As our lives increasingly move online, I propose a new self-help mantra for the 21st century, courtesy of big data: Don’t compare your Google searches with other people’s Facebook posts.

Seth Stephens-Davidowitz writing in the New York Times

Winners are more likely to Cheat

"When people succeed in competition against others, it seems to compromise their ethics. It makes them more likely to cheat afterwards," (said Amos Schurr, a professor of psychology at Ben-Gurion University of the Negev in Israel).

The problem, he says, seems to be a very specific type of success: the kind that involves social comparison, the sort that means doing better than others, instead of just doing well. And he believes it all boils down to a sense of entitlement that beating others in sports, business, politics, or any other form of head-to-head competition seems to foster in victors.

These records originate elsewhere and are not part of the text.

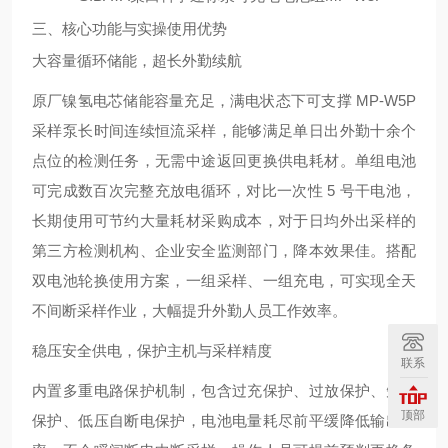
三、核心功能与实操使用优势
大容量循环储能，超长外勤续航
原厂镍氢电芯储能容量充足，满电状态下可支撑 MP-W5P
采样泵长时间连续恒流采样，能够满足单日出外勤十余个
点位的检测任务，无需中途返回更换供电耗材。单组电池
可完成数百次完整充放电循环，对比一次性 5 号干电池，
长期使用可节约大量耗材采购成本，对于日均外出采样的
第三方检测机构、企业安全监测部门，降本效果佳。搭配
双电池轮换使用方案，一组采样、一组充电，可实现全天
不间断采样作业，大幅提升外勤人员工作效率。
稳压安全供电，保护主机与采样精度
联系
内置多重电路保护机制，包含过充保护、过放保护、短路
顶部
保护、低压自断电保护，电池电量耗尽前平缓降低输出功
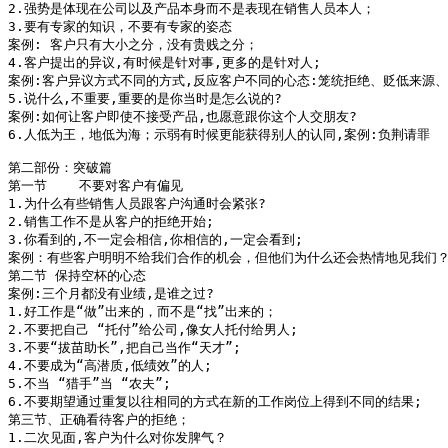
2.强势是体现在公司以及产品本身而不是表现在销售人员本人；

3.要有专家的知识，不要有专家的姿态

案例: 客户只有大小之分，没有贵贱之分；

4.客户提出的异议,有时候是针对事,更多的是针对人;

案例:客户异议方式不同的方式,反应客户不同的心态:笼统拒绝、贬低来源、
5.说什么,不重要,重要的是你当时是怎么说的?

案例:如何让客户即使不接受产品,也愿意跟你这个人交朋友?

6.人低为王，地低为海；示弱有时候更能获得别人的认同,案例:负荆请罪

第二部份：突破篇

第一节    不要对客户有偏见

1.为什么有些销售人员跟客户沟通时会紧张?

2.销售工作不是从客户的拒绝开始;

3.你看到的,不一定会相信,你相信的,一定会看到;

案例：有些客户明明不给我们合作的机会，但他们为什么还会热情地见我们？
第二节 保持空杯的心态

案例:三个月都没有业绩,是谁之过?

1.好工作是“做”出来的，而不是“找”出来的；

2.不要把自己 “托付”给公司,像女人托付给男人;

3.不要“拔苗助长”,把自己当作“天才”;

4.不要成为“高潜质,低绩效”的人;

5.不当 “猎手”当 “农夫”;

6.不要期望通过重复以往相同的方式在新的工作岗位上得到不同的结果;

第三节、正确看待客户的拒绝； 

1.二次见面,客户为什么对你发脾气？
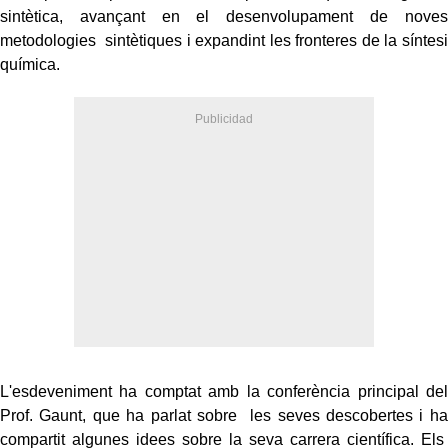
sintètica, avançant en el desenvolupament de noves
metodologies sintètiques i expandint les fronteres de la síntesi
química.
L'esdeveniment ha comptat amb la conferència principal del
Prof. Gaunt, que ha parlat sobre les seves descobertes i ha
compartit algunes idees sobre la seva carrera científica. Els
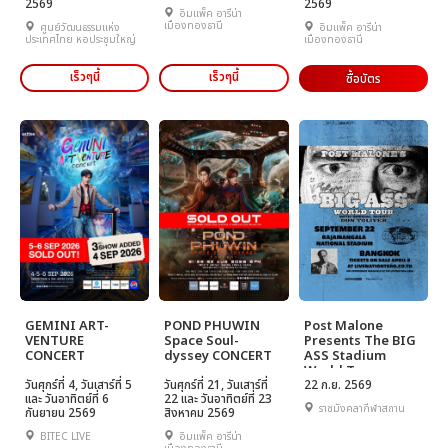
2569
2569
อิมแพ็ค อารีน่า
เมืองทองธานี
ศูนย์วัฒนธรรมแห่ง
อิมแพ็ค อารีน่า
ประเทศไทย หอประชุมใหญ่
เมืองทองธานี
เร็วๆนี้
เร็วๆนี้
ซื้อบัตร
GEMINI ART-
POND PHUWIN
Post Malone
VENTURE
Space Soul-
Presents The BIG
CONCERT
dyssey CONCERT
ASS Stadium
World Tour
วันศุกร์ที่ 4, วันเสาร์ที่ 5
วันศุกร์ที่ 21, วันเสาร์ที่
22 ก.ย. 2569
และ วันอาทิตย์ที่ 6
22 และ วันอาทิตย์ที่ 23
ราชมังคลากีฬาสถาน
กันยายน 2569
สิงหาคม 2569
BITEC LIVE
อิมแพ็ค อารีน่า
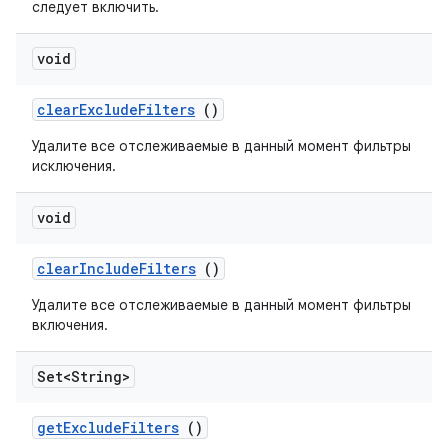
следует включить.
void
clear
Exclude
Filters
()
Удалите все отслеживаемые в данный момент фильтры
исключения.
void
clear
Include
Filters
()
Удалите все отслеживаемые в данный момент фильтры
включения.
Set<String>
get
Exclude
Filters
()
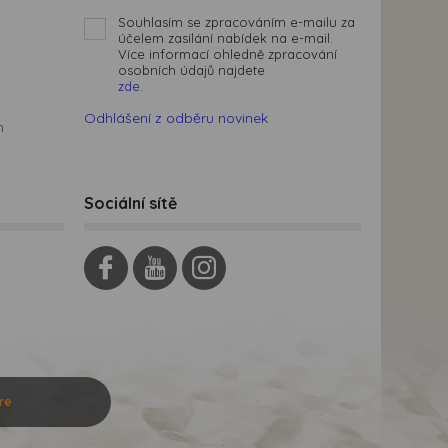
Souhlasím se zpracováním e-mailu za
účelem zasílání nabídek na e-mail.
Více informací ohledně zpracování
osobních údajů najdete
zde.
Odhlášení z odběru novinek
m
Sociální sítě
re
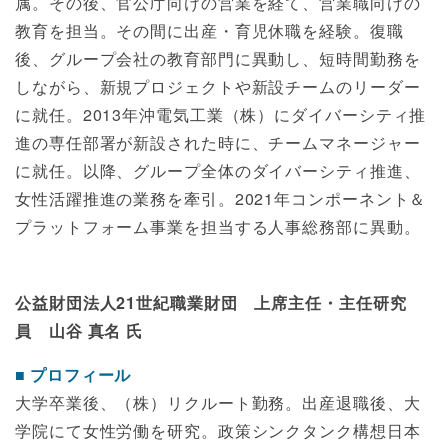
属。その後、官公庁向けの営業を経て、営業職向けの
教育を担当。その間に出産・育児休職を経験。復職
後、グループ会社の教育部門に異動し、短時間勤務を
しながら、新規プロジェクトや新設チームのリーダー
に就任。2013年沖電気工業（株）にダイバーシティ推
進の専任部署が新設された時に、チームマネージャー
に就任。以降、グループ全体のダイバーシティ推進、
女性活躍推進の業務を牽引。2021年コンポーネント＆
プラットフォーム事業を担当する人事総務部に異動。
公益財団法人21世紀職業財団 上席主任・主任研究
員 山谷 真名 氏
プロフィール
大学卒業後、（株）リクルート勤務。出産退職後、大
学院にて女性労働を研究。政策シンクタンク構想日本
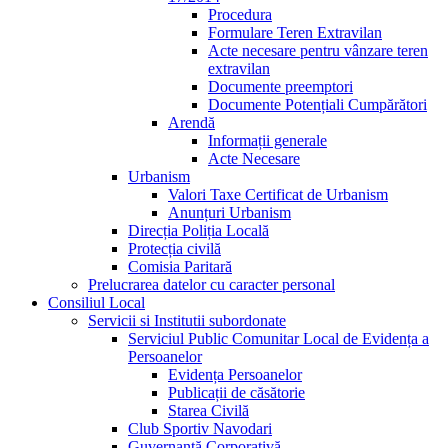
Procedura
Formulare Teren Extravilan
Acte necesare pentru vânzare teren
extravilan
Documente preemptori
Documente Potențiali Cumpărători
Arendă
Informații generale
Acte Necesare
Urbanism
Valori Taxe Certificat de Urbanism
Anunțuri Urbanism
Direcția Poliția Locală
Protecția civilă
Comisia Paritară
Prelucrarea datelor cu caracter personal
Consiliul Local
Servicii si Institutii subordonate
Serviciul Public Comunitar Local de Evidența a
Persoanelor
Evidența Persoanelor
Publicații de căsătorie
Starea Civilă
Club Sportiv Navodari
Guvernanță Corporativă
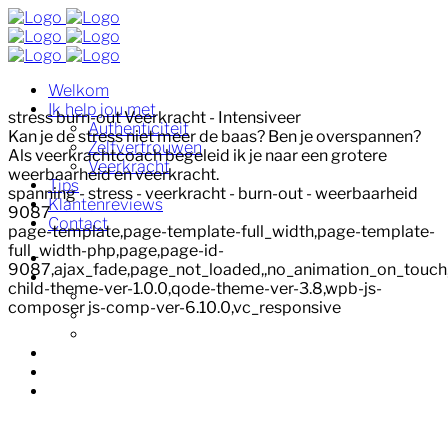
Welkom
Ik help jou met
stress burn-out Veerkracht - Intensiveer
Authenticiteit
Kan je de stress niet meer de baas? Ben je overspannen?
Zelfvertrouwen
Als veerkrachtcoach begeleid ik je naar een grotere
Veerkracht
weerbaarheid en veerkracht.
Tips
spanning - stress - veerkracht - burn-out - weerbaarheid
Klantenreviews
9087
Contact
page-template,page-template-full_width,page-template-
full_width-php,page,page-id-
Welkom
9087,ajax_fade,page_not_loaded,,no_animation_on_touch
Ik help jou met
child-theme-ver-1.0.0,qode-theme-ver-3.8,wpb-js-
Authenticiteit
composer js-comp-ver-6.10.0,vc_responsive
Zelfvertrouwen
Veerkracht
Tips
Klantenreviews
Contact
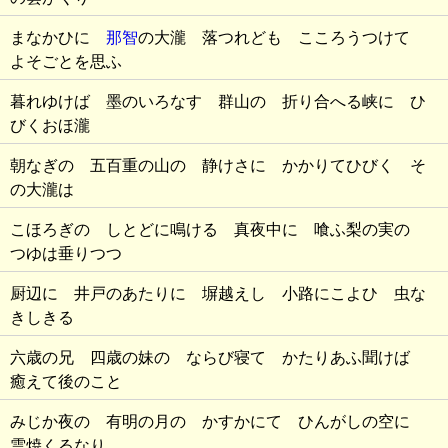
まなかひに
那智
の大瀧 落つれども こころうつけて
よそごとを思ふ
暮れゆけば 墨のいろなす 群山の 折り合へる峡に ひ
びくおほ瀧
朝なぎの 五百重の山の 静けさに かかりてひびく そ
の大瀧は
こほろぎの しとどに鳴ける 真夜中に 喰ふ梨の実の
つゆは垂りつつ
厨辺に 井戸のあたりに 塀越えし 小路にこよひ 虫な
きしきる
六歳の兄 四歳の妹の ならび寝て かたりあふ聞けば
癒えて後のこと
みじか夜の 有明の月の かすかにて ひんがしの空に
雲焼くるなり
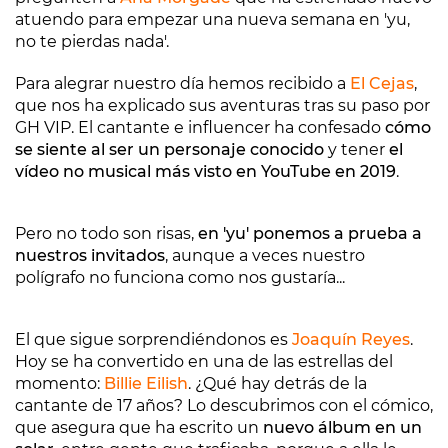
atuendo para empezar una nueva semana en 'yu,
no te pierdas nada'.
Para alegrar nuestro día hemos recibido a
El Cejas
,
que nos ha explicado sus aventuras tras su paso por
GH VIP. El cantante e influencer ha confesado
cómo
se siente al ser un personaje conocido
y tener
el
vídeo no musical más visto en YouTube en 2019
.
Pero no todo son risas,
en 'yu' ponemos a prueba a
nuestros invitados
, aunque a veces nuestro
polígrafo no funciona como nos gustaría...
El que sigue sorprendiéndonos es
Joaquín Reyes
.
Hoy se ha convertido en una de las estrellas del
momento:
Billie Eilish
. ¿Qué hay detrás de la
cantante de 17 años? Lo descubrimos con el cómico,
que asegura que ha escrito un
nuevo álbum en un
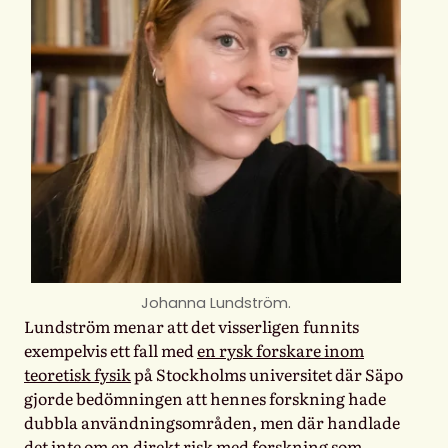
Johanna Lundström.
Lundström menar att det visserligen funnits
exempelvis ett fall med
en rysk forskare inom
teoretisk fysik
på Stockholms universitet där Säpo
gjorde bedömningen att hennes forskning hade
dubbla användningsområden, men där handlade
det inte om en direkt risk med forskning som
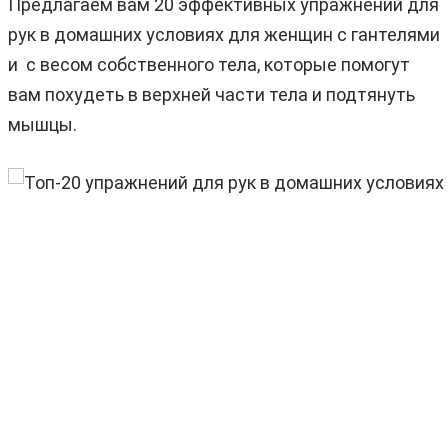
Предлагаем вам 20 эффективных упражнений для
рук в домашних условиях для женщин с гантелями
и с весом собственного тела, которые помогут
вам похудеть в верхней части тела и подтянуть
мышцы.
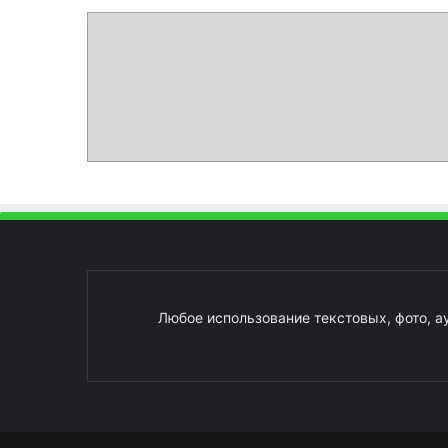
Любое использование текстовых, фото, а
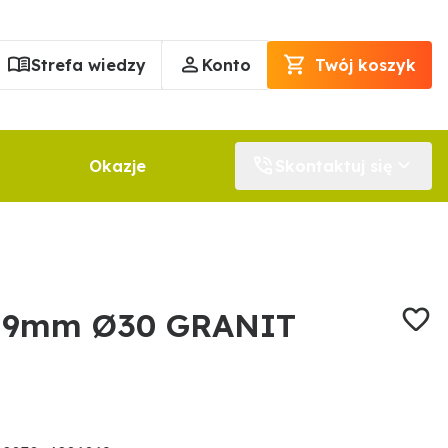
Strefa wiedzy
Konto
Twój koszyk
Okazje
Skontaktuj się
 9mm Ø30 GRANIT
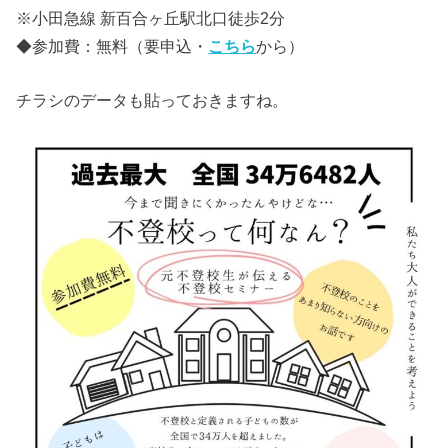
※小田急線 新百合ヶ丘駅北口徒歩2分
◆参加費：無料（要申込・
こちら
から）
チラシのデータも貼っておきますね。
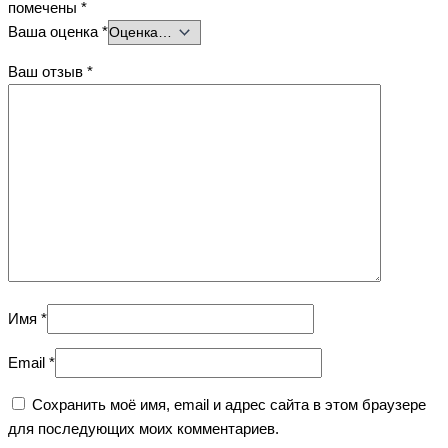
помечены
*
Ваша оценка
*
Ваш отзыв
*
Имя
*
Email
*
Сохранить моё имя, email и адрес сайта в этом браузере
для последующих моих комментариев.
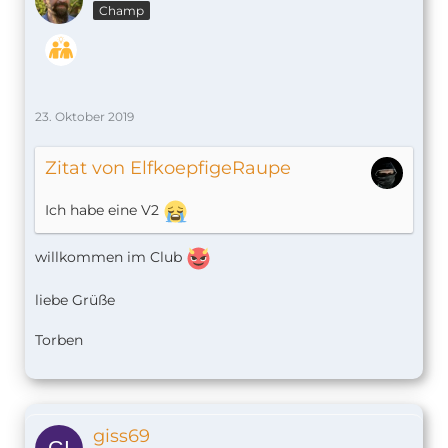
Champ
23. Oktober 2019
Zitat von ElfkoepfigeRaupe
Ich habe eine V2
willkommen im Club
liebe Grüße
Torben
giss69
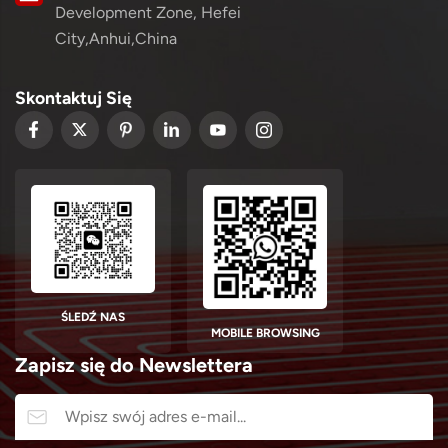
Development Zone, Hefei
City,Anhui,China
Skontaktuj Się
ŚLEDŹ NAS
MOBILE BROWSING
Zapisz się do Newslettera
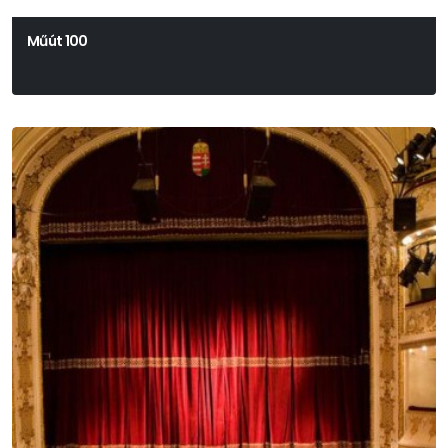
Műút 100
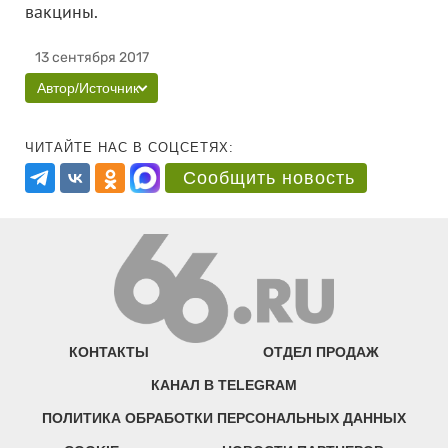
вакцины.
13 сентября 2017
Автор/Источник
ЧИТАЙТЕ НАС В СОЦСЕТЯХ:
Сообщить новость
КОНТАКТЫ
ОТДЕЛ ПРОДАЖ
КАНАЛ В TELEGRAM
ПОЛИТИКА ОБРАБОТКИ ПЕРСОНАЛЬНЫХ ДАННЫХ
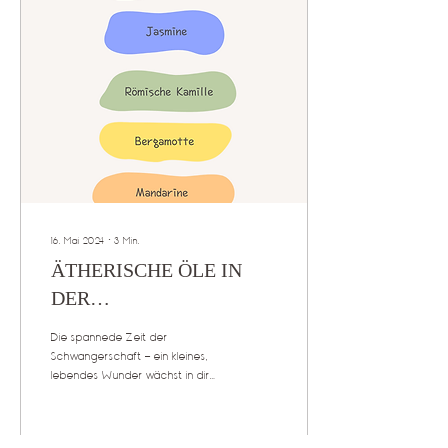
16. Mai 2024
∙
3
Min.
ÄTHERISCHE ÖLE IN
DER
SCHWANGERSCHAFT
Die spannede Zeit der
Schwangerschaft - ein kleines,
lebendes Wunder wächst in dir
heran. Was du deinem Körper
gibst - durch die Ernährung, als
Getränk, Creme auf der Haut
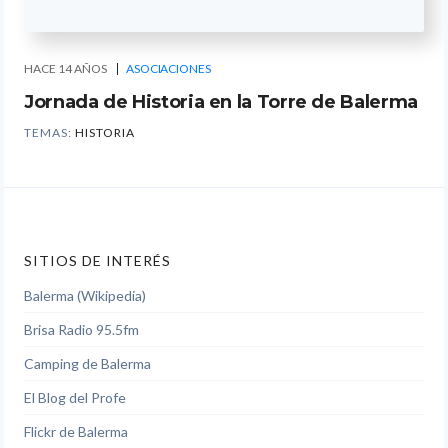
HACE 14 AÑOS
ASOCIACIONES
Jornada de Historia en la Torre de Balerma
TEMAS:
HISTORIA
SITIOS DE INTERÉS
Balerma (Wikipedia)
Brisa Radio 95.5fm
Camping de Balerma
El Blog del Profe
Flickr de Balerma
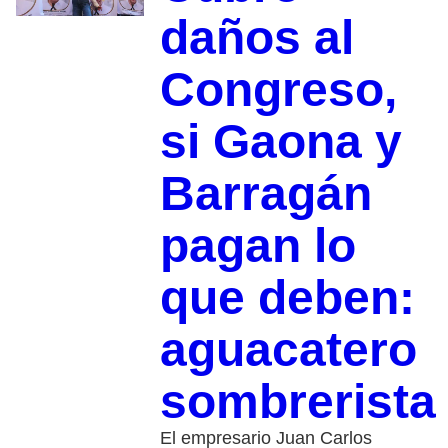
daños al
Congreso,
si Gaona y
Barragán
pagan lo
que deben:
aguacatero
sombrerista
El empresario Juan Carlos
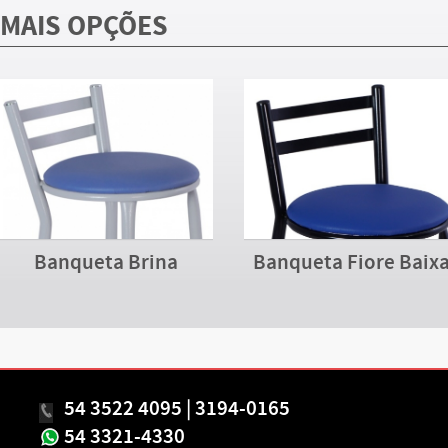
MAIS OPÇÕES
Banqueta Brina
Banqueta Fiore Baix
54 3522 4095 | 3194-0165
54 3321-4330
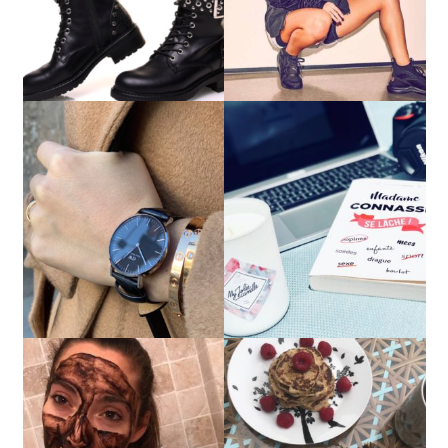
Vote fermé !
Vote fermé !
Vote fermé !
Vote fermé !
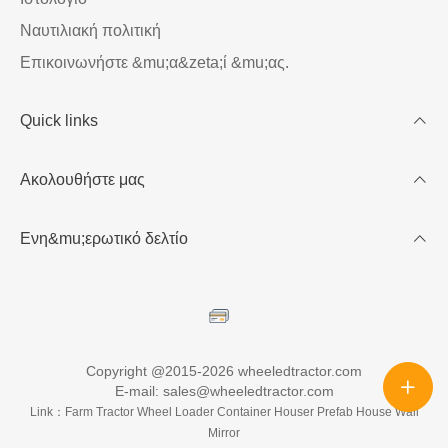
Ναυτιλιακή πολιτική
Επικοινωνήστε &mu;α&zeta;ί &mu;ας.
Quick links
Λογαριασ&mu;ός &mu;ου
Ακολουθήστε μας
Έλα &mu;α&zeta;ί &mu;ας.
Πώς να Παραγγείλετε;
Ενη&mu;ερωτικό δελτίο
Πάρτε έκπτωση
Χρησιμοποιήστε αυτό το κείμενο για να περιγράψετε τα
προϊόντα, μοιράστε λεπτομέρειες σχετικά με τη
διαθεσιμότητα και το στυλ, ή ως χώρο για την εμφάνιση
πρόσφατων κριτικών ή FAQs.
Copyright @2015-2026 wheeledtractor.com
E-mail: sales@wheeledtractor.com
Link：
Farm Tractor
Wheel Loader
Container Houser
Prefab House
Wall
Mirror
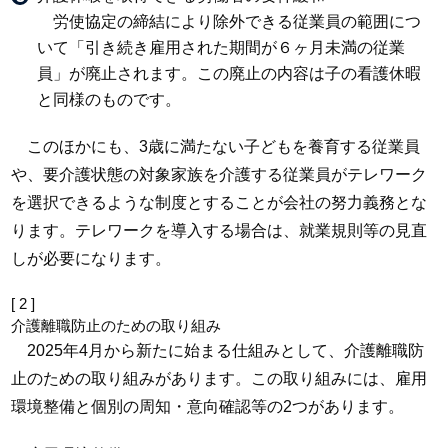
労使協定の締結により除外できる従業員の範囲につ
いて「引き続き雇用された期間が６ヶ月未満の従業
員」が廃止されます。この廃止の内容は子の看護休暇
と同様のものです。
このほかにも、3歳に満たない子どもを養育する従業員
や、要介護状態の対象家族を介護する従業員がテレワーク
を選択できるような制度とすることが会社の努力義務とな
ります。テレワークを導入する場合は、就業規則等の見直
しが必要になります。
[ 2 ]
介護離職防止のための取り組み
2025年4月から新たに始まる仕組みとして、介護離職防
止のための取り組みがあります。この取り組みには、雇用
環境整備と個別の周知・意向確認等の2つがあります。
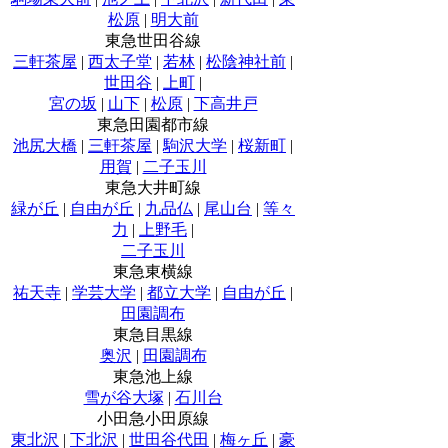
松原
|
明大前
東急世田谷線
三軒茶屋
|
西太子堂
|
若林
|
松陰神社前
|
世田谷
|
上町
|
宮の坂
|
山下
|
松原
|
下高井戸
東急田園都市線
池尻大橋
|
三軒茶屋
|
駒沢大学
|
桜新町
|
用賀
|
二子玉川
東急大井町線
緑が丘
|
自由が丘
|
九品仏
|
尾山台
|
等々
力
|
上野毛
|
二子玉川
東急東横線
祐天寺
|
学芸大学
|
都立大学
|
自由が丘
|
田園調布
東急目黒線
奥沢
|
田園調布
東急池上線
雪が谷大塚
|
石川台
小田急小田原線
東北沢
|
下北沢
|
世田谷代田
|
梅ヶ丘
|
豪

"Dishonesty is a pretty complex phenomenon — there are all sorts of mechanisms behind it," said Schurr. "But people who win competitions feel more entitled, and that feeling of entitlement is what predicts dishonesty."

In other words, when people win against others, they tend to think they're better, or more deserving. And that thinking helps them justify cheating, since, after all, they're the rightful heir to whatever throne is next — "If I'm better than you, I might as well make sure I win, because I deserve to anyway."